| HN Mirror

Let's assume that it is unacceptable to have each dyno tell the router each time it finishes a request ( http://news.ycombinator.com/item?id=5217157 ). And also that the goal is to reduce worst-case latency. And also that we don't know a priori how many requests each dyno should queue before it is 'full' and rejects further requests ( http://news.ycombinator.com/item?id=5216771 ).

Proposal:

1) Once per minute (or less often if you have a zillion dynos), each dyno tells the router the maximum number of requests it had queued at any time over the past minute.
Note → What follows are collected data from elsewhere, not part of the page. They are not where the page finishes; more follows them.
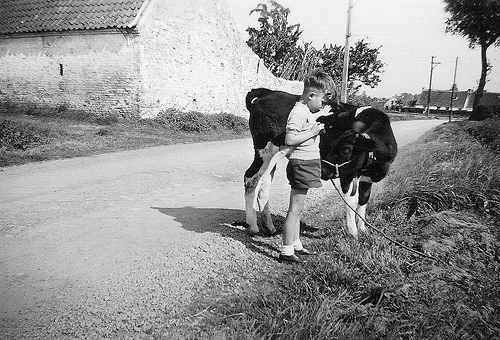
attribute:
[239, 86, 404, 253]
cow — white, black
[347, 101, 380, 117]
patch — white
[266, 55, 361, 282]
boy — little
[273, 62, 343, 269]
child — small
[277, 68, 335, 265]
boy — little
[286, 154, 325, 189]
shorts — dark colored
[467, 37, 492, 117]
branch — crooked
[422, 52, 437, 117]
pole — tall wooden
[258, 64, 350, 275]
boy — little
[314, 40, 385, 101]
tree — tall, shady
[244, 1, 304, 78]
tree — tall, shady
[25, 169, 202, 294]
road — empty, gravel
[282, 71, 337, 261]
boy — little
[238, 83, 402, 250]
calf — white, black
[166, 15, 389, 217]
boy — little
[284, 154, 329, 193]
shorts — casual , cotton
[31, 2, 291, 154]
building — white stone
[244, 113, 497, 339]
vegetation — grassy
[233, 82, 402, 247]
cow — black, white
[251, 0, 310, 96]
tree — tall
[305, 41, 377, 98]
tree — tall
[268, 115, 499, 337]
vegetation — grassy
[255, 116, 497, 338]
grassy vegetation — grassy 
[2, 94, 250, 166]
grassy vegetation — grassy 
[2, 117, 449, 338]
road — country dirt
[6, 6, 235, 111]
building — old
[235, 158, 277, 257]
legs — black, white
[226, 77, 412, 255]
cow — black and white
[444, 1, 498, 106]
tree — tall, shady, large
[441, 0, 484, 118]
tree — tall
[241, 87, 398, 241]
calf — black, white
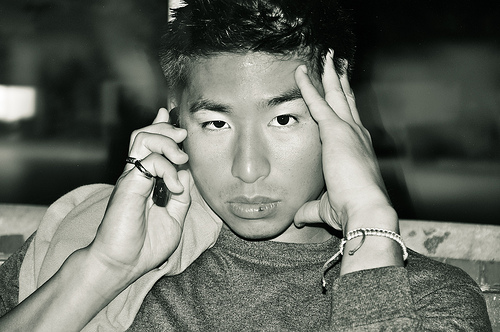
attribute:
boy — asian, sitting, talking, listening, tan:
[130, 16, 436, 308]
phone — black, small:
[146, 118, 180, 205]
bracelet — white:
[342, 222, 413, 250]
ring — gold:
[127, 155, 149, 179]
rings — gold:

2) Using that information, the router recalculates a threshold once a minute that defines how many queued requests is "too many" (e.g. maybe if you have n dynos, you take the log(n)th-busiest-dyno's load as the threshold -- you want the threshold to only catch the tail).

3) When each request is sent to a dyno, a header fields is added that tells the dyno the current 'too many' threshold.
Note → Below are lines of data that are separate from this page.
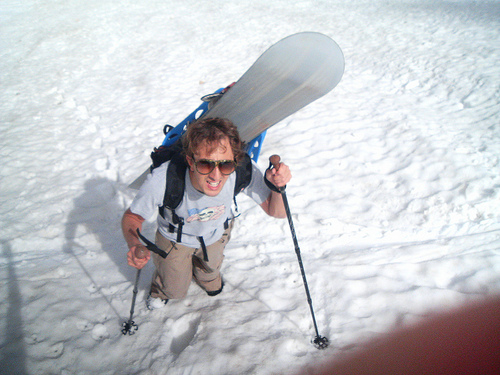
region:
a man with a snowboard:
[47, 17, 444, 339]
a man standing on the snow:
[64, 42, 434, 362]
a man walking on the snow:
[21, 81, 333, 371]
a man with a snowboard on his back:
[79, 61, 410, 363]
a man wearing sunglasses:
[62, 37, 325, 289]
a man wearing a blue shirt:
[12, 40, 387, 313]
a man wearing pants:
[79, 91, 335, 324]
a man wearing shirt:
[73, 79, 380, 314]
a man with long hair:
[117, 97, 367, 334]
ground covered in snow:
[305, 146, 460, 323]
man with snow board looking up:
[91, 27, 342, 349]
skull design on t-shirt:
[182, 202, 228, 229]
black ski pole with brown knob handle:
[262, 154, 339, 356]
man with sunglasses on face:
[156, 110, 254, 195]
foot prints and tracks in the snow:
[361, 150, 486, 283]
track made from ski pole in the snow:
[75, 315, 94, 334]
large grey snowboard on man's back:
[128, 20, 348, 177]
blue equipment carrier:
[143, 80, 290, 170]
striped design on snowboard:
[227, 92, 285, 117]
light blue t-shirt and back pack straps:
[132, 155, 275, 245]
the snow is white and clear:
[340, 148, 420, 315]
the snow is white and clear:
[355, 238, 389, 353]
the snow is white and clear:
[390, 170, 405, 353]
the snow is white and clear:
[374, 131, 413, 366]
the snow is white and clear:
[377, 204, 414, 306]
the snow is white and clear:
[388, 131, 434, 296]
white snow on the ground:
[369, 27, 494, 262]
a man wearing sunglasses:
[127, 107, 303, 242]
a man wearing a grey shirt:
[105, 87, 335, 283]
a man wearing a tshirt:
[88, 130, 318, 309]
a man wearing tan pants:
[74, 72, 276, 319]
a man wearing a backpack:
[81, 124, 340, 327]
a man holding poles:
[101, 105, 333, 372]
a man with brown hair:
[129, 96, 304, 246]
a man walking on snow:
[27, 102, 407, 326]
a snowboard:
[166, 17, 431, 179]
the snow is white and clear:
[309, 136, 461, 313]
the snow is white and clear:
[364, 151, 412, 286]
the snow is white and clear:
[396, 131, 423, 362]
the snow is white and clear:
[388, 168, 453, 370]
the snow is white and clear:
[406, 123, 479, 370]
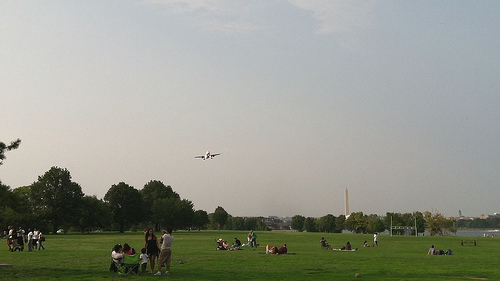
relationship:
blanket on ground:
[329, 247, 356, 252] [0, 231, 495, 279]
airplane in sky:
[192, 150, 222, 161] [3, 2, 495, 214]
4) If the receiving dyno has too many, it passes the request back to the router, telling the router that it's busy ( http://news.ycombinator.com/item?id=5217157 ). The 'busy' dyno remembers that the router thinks it is 'busy'. The next time its queue is empty, it tells the router "i'm not busy anymore" (and repeats this message once per minute until it receives another request, at which point it assumes the router 'heard').

5) When a receiving dyno tells the router that it is busy, the router remembers this and stops giving requests to that dyno until the dyno tells it that it is not busy anymore.

I haven't worked on stuff like this myself, do you think that would work?